I can’t eat as much as I did in my 30’s. (I’m not complaining because my metabolism is also not what it used to be in my 30’s!) We had room for one more restaurant during our stay in Berlin, that was a Vietnamese restaurant called Good Morning, Vietnam.


There were so many Vietnamese vegan options, it’s hard for me to include this one because I’m not sure how it compares to the many other vegan restaurants, but Kim and I got to satisfy our Asian food cravings and were blown away by such flavorful broths that are rare to come by in Vietnamese restaurants. Check out Kim enjoying a Vietnamese Coffee!

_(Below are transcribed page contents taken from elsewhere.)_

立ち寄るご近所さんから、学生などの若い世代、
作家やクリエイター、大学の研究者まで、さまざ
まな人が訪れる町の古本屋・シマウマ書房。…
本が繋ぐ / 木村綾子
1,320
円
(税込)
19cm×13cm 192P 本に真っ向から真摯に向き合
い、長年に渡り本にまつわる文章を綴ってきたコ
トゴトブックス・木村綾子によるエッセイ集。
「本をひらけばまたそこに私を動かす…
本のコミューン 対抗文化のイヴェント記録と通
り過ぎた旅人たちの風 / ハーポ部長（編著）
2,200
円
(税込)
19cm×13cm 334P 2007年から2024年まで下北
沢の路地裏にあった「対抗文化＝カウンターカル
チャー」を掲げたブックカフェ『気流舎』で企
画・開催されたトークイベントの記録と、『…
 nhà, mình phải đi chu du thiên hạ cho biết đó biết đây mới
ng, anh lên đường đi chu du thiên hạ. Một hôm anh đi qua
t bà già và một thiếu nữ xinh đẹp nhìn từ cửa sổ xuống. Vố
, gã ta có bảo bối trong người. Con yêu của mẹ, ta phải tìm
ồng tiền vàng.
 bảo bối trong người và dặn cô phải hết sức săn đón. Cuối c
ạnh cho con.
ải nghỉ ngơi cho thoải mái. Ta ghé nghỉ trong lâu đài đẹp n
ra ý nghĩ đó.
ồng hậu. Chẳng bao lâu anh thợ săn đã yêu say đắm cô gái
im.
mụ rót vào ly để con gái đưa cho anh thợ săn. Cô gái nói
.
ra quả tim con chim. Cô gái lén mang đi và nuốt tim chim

Enough about the food, or is it never enough about food? The art scene in Berlin was also not to be missed. Check out our photo grabs of the art of the Berlin wall during Communist rule. Kim wanted to stay in East Berlin and experience what it was like to stay in a Communist era apartment. It was like we were staying in a relic much to Kim’s fascination, but I was secretly wishing to return to my luxe hotel!


The stark contrast between the former East Berlin and West Berlin made me appreciate the freedoms we have as Americans. Even though the Berlin wall no longer separates the two areas of the city, the architectural contrast and urban landscape was still hauntingly recent. It is hard to fathom that the two parts of the city were only unified in 1989.


Berlin, thank you for showing me a civilized and orderly city who embraces a sustainable, plant-based lifestyle. We also learned Kim and I make great travel friends! Can’t wait to meet my dear friend again for our next adventure in Europe.